写真家・石川幸史さんの金沢では初の個展「汀(みぎわ)の光、時の轍(わだち) 能登」が10月3日から、Gallery Caring(ギャラリー・ケアリング、金沢市石引4)で開催されている。
石川さんは2018(平成30)年、東京都から石川県へ移住。冬の雷や大雪、湿度の高さや曇天の多さ、頻繁に虹が発生するなど、太平洋側とは異なる日本海側の気候に驚いたという。地、水、風、火といった自然のエレメント(要素)をテーマに作品を制作する石川さんは「気候の違いを生み出す日本海に引かれ、2023年ごろから能登や加賀の海岸沿いを歩いて撮影するようになった」と振り返る。
2024年1月に発生した能登半島地震後も、石川さんは輪島市や珠洲市、穴水町や能登町の九十九湾などを訪れ、被災した海岸沿いや町の風景を記録し続けている。同展では海岸が地震によって隆起する前後の風景や、津波被害を受けた家や港、能登町宇出津の「あばれ祭り」や能登島の「向田の火祭」でたかれるたいまつの火、祭りに参加する人々の熱気などを写真で伝える。
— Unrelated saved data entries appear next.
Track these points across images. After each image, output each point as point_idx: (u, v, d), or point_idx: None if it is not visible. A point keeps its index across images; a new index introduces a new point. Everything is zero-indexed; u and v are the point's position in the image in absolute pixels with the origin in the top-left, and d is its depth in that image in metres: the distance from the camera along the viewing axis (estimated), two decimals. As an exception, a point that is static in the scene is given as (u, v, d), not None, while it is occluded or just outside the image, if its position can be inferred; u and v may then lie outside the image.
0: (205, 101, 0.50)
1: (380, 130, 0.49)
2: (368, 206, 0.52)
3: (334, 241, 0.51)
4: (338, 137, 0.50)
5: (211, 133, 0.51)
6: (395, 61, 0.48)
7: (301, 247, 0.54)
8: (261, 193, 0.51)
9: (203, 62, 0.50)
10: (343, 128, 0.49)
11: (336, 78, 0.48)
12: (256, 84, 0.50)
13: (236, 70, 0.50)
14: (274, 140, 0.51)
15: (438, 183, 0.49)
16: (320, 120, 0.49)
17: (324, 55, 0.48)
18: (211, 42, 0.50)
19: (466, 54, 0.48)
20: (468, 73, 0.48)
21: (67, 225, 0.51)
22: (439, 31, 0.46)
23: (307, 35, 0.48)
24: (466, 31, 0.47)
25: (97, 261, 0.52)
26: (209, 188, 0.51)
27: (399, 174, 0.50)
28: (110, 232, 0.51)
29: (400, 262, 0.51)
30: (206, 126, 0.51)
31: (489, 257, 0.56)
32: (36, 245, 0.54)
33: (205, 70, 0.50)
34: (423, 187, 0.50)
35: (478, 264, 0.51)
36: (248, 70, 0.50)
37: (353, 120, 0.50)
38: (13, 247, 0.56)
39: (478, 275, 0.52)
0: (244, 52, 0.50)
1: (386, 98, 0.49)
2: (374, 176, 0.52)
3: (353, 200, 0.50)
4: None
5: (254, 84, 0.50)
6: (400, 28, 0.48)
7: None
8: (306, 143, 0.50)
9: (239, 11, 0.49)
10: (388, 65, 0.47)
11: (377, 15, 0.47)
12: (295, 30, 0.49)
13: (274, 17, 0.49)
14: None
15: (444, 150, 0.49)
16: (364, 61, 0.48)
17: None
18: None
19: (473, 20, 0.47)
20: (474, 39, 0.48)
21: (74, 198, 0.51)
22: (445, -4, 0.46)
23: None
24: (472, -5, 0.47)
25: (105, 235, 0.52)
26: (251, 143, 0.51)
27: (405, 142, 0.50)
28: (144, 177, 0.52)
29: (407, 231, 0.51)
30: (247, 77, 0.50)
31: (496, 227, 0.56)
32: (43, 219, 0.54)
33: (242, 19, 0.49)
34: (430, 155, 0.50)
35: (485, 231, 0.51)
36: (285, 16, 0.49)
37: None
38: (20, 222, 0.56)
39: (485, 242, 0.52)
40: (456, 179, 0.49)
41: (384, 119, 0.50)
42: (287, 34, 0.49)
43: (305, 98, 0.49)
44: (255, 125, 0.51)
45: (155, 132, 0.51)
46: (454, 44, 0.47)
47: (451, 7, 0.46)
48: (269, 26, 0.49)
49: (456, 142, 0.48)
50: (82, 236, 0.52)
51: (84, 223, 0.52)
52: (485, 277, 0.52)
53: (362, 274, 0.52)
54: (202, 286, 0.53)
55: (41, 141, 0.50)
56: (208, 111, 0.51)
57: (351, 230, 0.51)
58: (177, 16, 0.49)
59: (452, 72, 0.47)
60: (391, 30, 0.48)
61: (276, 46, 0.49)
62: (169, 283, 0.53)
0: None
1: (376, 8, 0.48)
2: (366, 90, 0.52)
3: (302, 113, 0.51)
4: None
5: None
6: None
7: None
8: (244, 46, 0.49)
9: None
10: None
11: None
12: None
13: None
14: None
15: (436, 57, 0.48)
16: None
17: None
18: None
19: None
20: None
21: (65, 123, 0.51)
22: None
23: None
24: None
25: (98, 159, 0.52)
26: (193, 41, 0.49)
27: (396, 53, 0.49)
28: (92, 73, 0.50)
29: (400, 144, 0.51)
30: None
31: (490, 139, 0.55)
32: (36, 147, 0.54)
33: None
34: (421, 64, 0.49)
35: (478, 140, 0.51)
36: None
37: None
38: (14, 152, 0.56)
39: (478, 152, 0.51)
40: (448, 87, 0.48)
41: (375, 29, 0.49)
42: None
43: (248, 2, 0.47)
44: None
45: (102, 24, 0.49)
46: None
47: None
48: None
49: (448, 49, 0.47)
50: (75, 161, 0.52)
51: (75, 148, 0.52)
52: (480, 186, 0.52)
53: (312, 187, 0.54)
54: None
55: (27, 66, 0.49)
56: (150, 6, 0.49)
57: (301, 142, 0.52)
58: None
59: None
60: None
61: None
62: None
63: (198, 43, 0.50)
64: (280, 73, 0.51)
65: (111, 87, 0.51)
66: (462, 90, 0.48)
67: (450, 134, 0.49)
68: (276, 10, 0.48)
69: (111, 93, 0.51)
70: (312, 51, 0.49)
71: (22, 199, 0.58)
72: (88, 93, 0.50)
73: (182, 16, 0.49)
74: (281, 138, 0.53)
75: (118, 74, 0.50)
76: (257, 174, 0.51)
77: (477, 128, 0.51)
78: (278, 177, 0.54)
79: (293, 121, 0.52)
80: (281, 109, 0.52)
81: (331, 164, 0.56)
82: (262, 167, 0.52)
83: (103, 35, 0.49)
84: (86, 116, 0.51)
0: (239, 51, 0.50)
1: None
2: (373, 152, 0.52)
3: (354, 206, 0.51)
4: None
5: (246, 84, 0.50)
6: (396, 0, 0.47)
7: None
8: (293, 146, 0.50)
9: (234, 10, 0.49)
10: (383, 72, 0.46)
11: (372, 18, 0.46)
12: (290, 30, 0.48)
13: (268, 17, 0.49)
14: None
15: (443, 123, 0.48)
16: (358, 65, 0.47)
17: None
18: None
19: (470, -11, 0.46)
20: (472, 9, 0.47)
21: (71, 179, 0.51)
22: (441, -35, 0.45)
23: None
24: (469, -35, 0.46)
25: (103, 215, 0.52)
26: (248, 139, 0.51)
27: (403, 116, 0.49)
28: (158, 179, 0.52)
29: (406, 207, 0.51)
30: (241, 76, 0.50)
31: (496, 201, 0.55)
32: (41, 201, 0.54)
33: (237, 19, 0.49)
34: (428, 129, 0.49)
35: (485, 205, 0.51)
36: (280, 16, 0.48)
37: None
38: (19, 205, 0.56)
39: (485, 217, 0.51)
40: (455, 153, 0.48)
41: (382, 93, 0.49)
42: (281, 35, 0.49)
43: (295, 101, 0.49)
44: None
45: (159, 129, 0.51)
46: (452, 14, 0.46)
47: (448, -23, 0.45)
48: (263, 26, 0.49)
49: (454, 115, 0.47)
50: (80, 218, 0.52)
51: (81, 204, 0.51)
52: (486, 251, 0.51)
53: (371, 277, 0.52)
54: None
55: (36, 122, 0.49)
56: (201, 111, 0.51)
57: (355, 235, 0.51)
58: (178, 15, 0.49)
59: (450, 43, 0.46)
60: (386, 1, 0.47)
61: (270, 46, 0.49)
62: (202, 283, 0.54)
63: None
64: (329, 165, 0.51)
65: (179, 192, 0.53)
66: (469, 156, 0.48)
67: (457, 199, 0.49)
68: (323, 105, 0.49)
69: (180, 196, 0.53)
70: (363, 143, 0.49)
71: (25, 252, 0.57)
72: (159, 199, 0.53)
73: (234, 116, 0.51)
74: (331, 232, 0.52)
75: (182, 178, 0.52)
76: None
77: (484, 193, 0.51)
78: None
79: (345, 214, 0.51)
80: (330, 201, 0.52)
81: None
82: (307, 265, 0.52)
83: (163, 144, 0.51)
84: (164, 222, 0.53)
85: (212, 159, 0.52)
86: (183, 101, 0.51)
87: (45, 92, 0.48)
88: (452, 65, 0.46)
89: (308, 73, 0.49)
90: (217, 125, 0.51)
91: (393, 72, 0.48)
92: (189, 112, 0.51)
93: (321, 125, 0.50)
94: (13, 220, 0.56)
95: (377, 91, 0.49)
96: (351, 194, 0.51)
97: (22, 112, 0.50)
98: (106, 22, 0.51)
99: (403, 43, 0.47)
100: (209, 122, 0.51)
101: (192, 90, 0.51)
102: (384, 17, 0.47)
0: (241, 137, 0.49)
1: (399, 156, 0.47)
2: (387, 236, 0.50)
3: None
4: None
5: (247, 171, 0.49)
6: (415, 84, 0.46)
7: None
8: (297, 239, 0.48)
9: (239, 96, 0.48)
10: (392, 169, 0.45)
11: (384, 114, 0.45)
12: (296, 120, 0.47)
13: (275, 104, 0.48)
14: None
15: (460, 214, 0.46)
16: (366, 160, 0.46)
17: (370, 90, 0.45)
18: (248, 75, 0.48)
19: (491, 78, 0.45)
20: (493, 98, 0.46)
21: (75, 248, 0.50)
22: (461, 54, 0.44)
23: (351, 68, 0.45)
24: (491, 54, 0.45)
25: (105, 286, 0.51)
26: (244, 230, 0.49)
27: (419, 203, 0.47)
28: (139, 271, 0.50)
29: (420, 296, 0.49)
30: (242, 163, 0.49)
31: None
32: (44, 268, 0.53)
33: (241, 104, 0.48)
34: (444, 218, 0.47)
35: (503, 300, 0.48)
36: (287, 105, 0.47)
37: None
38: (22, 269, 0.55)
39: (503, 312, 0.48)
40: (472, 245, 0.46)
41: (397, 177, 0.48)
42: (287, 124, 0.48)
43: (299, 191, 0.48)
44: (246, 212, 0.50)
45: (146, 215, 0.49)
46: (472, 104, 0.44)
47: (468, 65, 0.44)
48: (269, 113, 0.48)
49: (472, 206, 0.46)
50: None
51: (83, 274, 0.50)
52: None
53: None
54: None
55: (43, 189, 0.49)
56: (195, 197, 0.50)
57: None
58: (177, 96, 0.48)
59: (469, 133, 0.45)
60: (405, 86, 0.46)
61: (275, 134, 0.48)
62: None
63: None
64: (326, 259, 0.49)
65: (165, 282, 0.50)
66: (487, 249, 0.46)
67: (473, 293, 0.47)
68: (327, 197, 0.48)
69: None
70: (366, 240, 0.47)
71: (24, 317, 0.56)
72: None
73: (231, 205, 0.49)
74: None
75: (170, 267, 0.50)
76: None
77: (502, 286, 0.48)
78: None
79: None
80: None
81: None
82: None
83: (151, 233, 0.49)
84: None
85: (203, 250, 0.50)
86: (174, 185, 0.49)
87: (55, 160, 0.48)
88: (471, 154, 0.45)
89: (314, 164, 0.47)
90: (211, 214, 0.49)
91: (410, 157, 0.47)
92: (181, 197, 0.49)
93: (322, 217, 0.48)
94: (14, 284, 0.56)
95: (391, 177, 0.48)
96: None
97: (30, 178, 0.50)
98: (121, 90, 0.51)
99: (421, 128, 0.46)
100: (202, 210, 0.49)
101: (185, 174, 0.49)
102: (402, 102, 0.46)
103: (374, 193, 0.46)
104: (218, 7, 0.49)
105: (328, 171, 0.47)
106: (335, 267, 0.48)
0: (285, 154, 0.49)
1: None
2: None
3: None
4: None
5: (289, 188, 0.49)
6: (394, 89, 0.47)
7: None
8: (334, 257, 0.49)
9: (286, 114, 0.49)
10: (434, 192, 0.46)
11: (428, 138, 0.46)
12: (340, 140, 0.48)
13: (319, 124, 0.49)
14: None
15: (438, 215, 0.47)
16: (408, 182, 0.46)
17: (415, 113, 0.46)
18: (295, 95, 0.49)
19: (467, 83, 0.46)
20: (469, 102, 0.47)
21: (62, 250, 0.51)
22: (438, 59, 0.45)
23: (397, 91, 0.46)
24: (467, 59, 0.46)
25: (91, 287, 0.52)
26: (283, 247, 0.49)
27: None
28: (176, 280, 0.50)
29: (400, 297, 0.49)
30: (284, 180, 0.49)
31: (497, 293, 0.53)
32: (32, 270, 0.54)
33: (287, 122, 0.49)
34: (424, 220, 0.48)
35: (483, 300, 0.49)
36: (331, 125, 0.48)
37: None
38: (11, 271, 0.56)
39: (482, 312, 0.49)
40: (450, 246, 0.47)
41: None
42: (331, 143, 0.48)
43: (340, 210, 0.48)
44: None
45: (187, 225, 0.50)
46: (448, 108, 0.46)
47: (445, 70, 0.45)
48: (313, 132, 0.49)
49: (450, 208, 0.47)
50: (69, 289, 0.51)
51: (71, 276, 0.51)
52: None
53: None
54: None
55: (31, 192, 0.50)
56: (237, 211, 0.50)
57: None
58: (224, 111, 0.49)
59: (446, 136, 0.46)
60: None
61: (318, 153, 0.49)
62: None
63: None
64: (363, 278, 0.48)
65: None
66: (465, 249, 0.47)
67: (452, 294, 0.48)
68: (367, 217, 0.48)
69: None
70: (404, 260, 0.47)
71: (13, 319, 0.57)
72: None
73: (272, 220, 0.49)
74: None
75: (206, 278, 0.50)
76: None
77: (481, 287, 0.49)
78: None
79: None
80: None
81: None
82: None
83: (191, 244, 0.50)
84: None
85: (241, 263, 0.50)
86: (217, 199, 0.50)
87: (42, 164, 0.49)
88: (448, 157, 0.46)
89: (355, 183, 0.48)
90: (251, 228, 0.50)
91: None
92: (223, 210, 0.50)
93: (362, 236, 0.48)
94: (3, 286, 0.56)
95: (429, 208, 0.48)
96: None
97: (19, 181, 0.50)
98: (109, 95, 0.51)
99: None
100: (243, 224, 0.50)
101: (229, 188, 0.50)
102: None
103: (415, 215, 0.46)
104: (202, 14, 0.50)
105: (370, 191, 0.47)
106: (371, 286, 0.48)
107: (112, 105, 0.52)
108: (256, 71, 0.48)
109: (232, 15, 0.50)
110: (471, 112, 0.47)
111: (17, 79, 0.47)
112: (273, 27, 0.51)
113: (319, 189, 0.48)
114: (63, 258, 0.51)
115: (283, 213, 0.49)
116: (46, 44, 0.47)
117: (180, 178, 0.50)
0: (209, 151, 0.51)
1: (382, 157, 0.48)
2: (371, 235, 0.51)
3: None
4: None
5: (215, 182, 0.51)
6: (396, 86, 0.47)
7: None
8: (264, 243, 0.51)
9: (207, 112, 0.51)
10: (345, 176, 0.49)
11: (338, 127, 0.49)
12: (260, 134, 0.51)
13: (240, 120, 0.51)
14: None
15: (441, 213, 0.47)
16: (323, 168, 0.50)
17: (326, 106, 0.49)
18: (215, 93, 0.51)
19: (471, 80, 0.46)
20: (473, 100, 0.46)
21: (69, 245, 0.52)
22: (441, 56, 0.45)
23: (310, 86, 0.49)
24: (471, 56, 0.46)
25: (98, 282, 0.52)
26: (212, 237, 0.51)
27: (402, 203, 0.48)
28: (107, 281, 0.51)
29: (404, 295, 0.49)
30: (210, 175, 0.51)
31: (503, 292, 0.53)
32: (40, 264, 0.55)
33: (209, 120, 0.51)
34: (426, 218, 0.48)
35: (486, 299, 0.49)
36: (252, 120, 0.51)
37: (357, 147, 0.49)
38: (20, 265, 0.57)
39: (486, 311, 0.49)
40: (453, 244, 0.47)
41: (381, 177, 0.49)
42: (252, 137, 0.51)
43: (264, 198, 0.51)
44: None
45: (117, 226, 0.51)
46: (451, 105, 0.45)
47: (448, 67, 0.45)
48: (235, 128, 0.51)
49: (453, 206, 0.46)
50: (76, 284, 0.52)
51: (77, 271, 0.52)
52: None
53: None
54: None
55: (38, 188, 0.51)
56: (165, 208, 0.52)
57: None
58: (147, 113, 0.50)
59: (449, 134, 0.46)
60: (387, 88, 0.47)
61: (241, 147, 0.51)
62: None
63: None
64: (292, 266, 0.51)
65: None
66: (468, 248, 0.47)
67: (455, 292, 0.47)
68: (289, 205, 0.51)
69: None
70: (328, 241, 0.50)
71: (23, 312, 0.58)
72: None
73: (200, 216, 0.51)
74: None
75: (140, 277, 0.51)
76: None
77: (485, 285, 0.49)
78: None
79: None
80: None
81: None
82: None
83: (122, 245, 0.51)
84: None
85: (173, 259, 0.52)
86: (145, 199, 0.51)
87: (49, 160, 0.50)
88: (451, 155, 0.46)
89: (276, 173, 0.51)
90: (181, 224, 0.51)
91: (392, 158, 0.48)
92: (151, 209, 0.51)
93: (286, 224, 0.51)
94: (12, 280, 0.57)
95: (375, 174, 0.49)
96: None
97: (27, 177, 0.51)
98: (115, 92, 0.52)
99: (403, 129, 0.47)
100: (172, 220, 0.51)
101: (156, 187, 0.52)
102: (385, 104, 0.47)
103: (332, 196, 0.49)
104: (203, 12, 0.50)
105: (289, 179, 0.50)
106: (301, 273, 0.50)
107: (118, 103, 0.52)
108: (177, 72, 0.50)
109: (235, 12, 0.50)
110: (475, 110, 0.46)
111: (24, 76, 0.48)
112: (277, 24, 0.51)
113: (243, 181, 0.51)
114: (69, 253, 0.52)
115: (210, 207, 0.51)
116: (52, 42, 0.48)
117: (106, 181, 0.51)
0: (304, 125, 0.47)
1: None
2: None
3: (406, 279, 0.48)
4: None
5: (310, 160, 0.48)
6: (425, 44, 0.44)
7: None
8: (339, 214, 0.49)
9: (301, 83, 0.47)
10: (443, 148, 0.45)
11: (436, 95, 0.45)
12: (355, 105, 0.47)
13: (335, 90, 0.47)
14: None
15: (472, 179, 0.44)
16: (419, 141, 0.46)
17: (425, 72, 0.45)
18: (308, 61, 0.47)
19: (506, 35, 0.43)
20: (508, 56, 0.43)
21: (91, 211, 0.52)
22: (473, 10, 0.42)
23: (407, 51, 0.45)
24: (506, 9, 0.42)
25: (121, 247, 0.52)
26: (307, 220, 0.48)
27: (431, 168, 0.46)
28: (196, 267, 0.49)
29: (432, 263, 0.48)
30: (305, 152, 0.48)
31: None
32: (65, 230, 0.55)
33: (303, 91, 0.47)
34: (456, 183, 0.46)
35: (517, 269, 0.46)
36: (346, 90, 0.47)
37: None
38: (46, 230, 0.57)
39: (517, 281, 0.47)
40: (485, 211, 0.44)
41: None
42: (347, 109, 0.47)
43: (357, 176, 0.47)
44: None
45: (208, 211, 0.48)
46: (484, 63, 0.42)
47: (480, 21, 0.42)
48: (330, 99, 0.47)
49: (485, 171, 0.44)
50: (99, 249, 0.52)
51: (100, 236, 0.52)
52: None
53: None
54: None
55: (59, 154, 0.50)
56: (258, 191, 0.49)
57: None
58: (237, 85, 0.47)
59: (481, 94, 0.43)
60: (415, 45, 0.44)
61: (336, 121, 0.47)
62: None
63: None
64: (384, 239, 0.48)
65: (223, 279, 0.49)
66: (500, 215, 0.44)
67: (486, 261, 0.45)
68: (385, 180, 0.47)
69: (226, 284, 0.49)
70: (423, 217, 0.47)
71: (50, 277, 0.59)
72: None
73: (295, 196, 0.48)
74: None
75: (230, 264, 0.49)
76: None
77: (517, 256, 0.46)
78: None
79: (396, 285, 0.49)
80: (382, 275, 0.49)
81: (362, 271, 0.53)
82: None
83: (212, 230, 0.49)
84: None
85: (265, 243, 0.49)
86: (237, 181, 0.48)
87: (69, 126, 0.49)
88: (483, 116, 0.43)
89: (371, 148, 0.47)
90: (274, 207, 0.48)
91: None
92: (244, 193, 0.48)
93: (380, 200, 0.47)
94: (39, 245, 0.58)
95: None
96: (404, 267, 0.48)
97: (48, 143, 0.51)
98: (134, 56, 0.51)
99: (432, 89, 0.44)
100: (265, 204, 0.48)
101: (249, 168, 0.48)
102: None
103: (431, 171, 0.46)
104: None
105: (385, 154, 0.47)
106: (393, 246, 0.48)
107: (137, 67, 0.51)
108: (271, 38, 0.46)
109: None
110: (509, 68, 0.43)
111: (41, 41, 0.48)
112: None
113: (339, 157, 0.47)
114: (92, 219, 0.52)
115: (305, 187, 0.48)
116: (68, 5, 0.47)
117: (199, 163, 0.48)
石川さんは、海面から能登の姿を捉えたシリーズについて「地震で海岸線が変わり、地元の人からは『海が小さくなったように思う』という声を聞いた。海の中には土砂崩れや地盤沈下で道路やガードレールが沈んでいるが、小さな魚やクラゲなどの生き物と共存している。人の力ではコントロールができない海に浮かびながら撮影することで、地平との境界や揺らぎを表現した」と説明する。今後の活動については「震災前後、そして今も変化し続ける能登の姿は、その瞬間にしか見られない。移ろいゆく能登の痕跡を5年、10年と時間をかけて記録し、未来に残すことが自分の写真家としての仕事だと感じている」と話す。
開館時間は11時~19時。入場無料。今月13日まで。